In Chapter Eight, "Aims in Education" of his classic book, Democracy
and Education, John Dewey discusses aims in education. Dewey refers to good
aims as follows:
The aim set up must be an outgrowth of existing conditions. It must be
based upon a consideration of what is already going on; upon the resources
and difficulties of the situation. Theories about the proper end of our
activities educational and moral theories often violate this principle.
They assume ends Iying outside our activities; ends foreign to the concrete
makeup of the situation; ends which issue from some outside source. Then
the problem is to bring our activities to bear upon the realization of these
externally supplied ends. They are something for which we ought to act.
In any case such "aims" limit intelligence; they are not the expression
of mind in foresight, observation, and choice of the better among alternative
possibilities. They limit intelligence because, given ready-made, they must
be imposed by some authority external to intelligence, leaving to the latter
nothing but a mechanical choice of means.
Much of what is done under NCLB is done to increase scores on stultified
tests, not to engage students in a world in which they will succeed. In
Dewey's terms these are "externally supplied ends." Although done
ostensibly to prepare students for labor markets, the evidence linking the
test scores to economic success is meager. High productivity workplaces
want workers who can undertake responsibility, plan a project, evaluate
the quality of their work, cooperate with others, and anticipate problems
and solve them. Where do students get experience doing these things with
a scripted curriculum broken down into units contained between bookends
of pretests and post-tests where everything has a fixed answer that can
be captured in a multiple choice answer? This is not to say that many of
the skills are unimportant. It is to say that they should be learned in
a context that allows thinking, planning, risktaking, and meaningful applications,
and above all they must allow for participation and democracy and moral
determination.
The thrust of this volume is the quest to open the school experience to
a different reality for students; a world that poses many contradictions
that need resolution. Students need to consider the presence of material
abundance alongside poverty, massive conflict and insecurity alongside desire
for peace and stability, and natural beauty and order amidst environmental
degradation and destruction. Only through confronting the challenges can
these contradictions be overcome by human community. Education for humanity
is awareness of both the problems and possibilities that we face and the
proactive tools and courage to act togeeher. It is the provision of educational
tools and processes that make the world a better place for humanity through
serving human needs and those of community. It is an education dedicated
to awakening and empowering our spiritual sensitivities, our relation to
human community, our connection to nature, and our values as human beings
dedicated to a healthy society, present and future.

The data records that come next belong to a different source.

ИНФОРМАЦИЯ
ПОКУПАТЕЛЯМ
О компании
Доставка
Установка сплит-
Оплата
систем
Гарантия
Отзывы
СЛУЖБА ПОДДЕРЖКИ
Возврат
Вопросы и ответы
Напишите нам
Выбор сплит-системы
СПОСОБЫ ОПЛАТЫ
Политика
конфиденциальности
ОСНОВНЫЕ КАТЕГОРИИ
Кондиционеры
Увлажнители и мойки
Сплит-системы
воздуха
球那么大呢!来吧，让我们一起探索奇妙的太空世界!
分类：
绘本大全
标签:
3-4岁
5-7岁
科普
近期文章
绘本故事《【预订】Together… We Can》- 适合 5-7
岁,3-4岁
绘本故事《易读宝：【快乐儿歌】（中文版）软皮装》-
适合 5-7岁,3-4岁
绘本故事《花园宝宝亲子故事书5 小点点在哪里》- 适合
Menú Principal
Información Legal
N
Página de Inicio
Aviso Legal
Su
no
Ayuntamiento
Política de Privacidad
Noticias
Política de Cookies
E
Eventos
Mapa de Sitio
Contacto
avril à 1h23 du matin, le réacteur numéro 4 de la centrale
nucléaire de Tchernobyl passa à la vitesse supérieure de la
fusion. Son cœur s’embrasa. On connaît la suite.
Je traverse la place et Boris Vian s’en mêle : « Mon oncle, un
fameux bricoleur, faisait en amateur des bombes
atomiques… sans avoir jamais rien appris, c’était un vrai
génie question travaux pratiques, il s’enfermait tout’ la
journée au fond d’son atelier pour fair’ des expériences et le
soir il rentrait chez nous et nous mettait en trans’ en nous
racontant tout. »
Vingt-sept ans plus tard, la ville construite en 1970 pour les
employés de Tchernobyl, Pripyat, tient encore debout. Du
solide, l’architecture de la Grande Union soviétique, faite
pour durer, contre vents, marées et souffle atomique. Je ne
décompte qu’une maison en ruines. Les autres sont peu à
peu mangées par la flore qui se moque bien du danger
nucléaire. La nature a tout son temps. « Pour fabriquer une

Sadly, such aims are noticeably absent from the official accountability
standards of contemporary educational systems, the tests that measure their
attainment, and the curriculum and instruction that slavishly pursue these
narrow ends. In a Deweyan world, the test results that are worshipped presently
by the political process should be viewed as mere by-products of the educational
process, regardless of their value as by-products. Surely our children and
the future of our society are worthier of much more than the delivery of
by-products that can be validated by the scratch of a number-two pencil
on a multiple-choice test form. Mike Seymour and his colleagues make a powerful
case for a highly attractive alternative vision in what follows.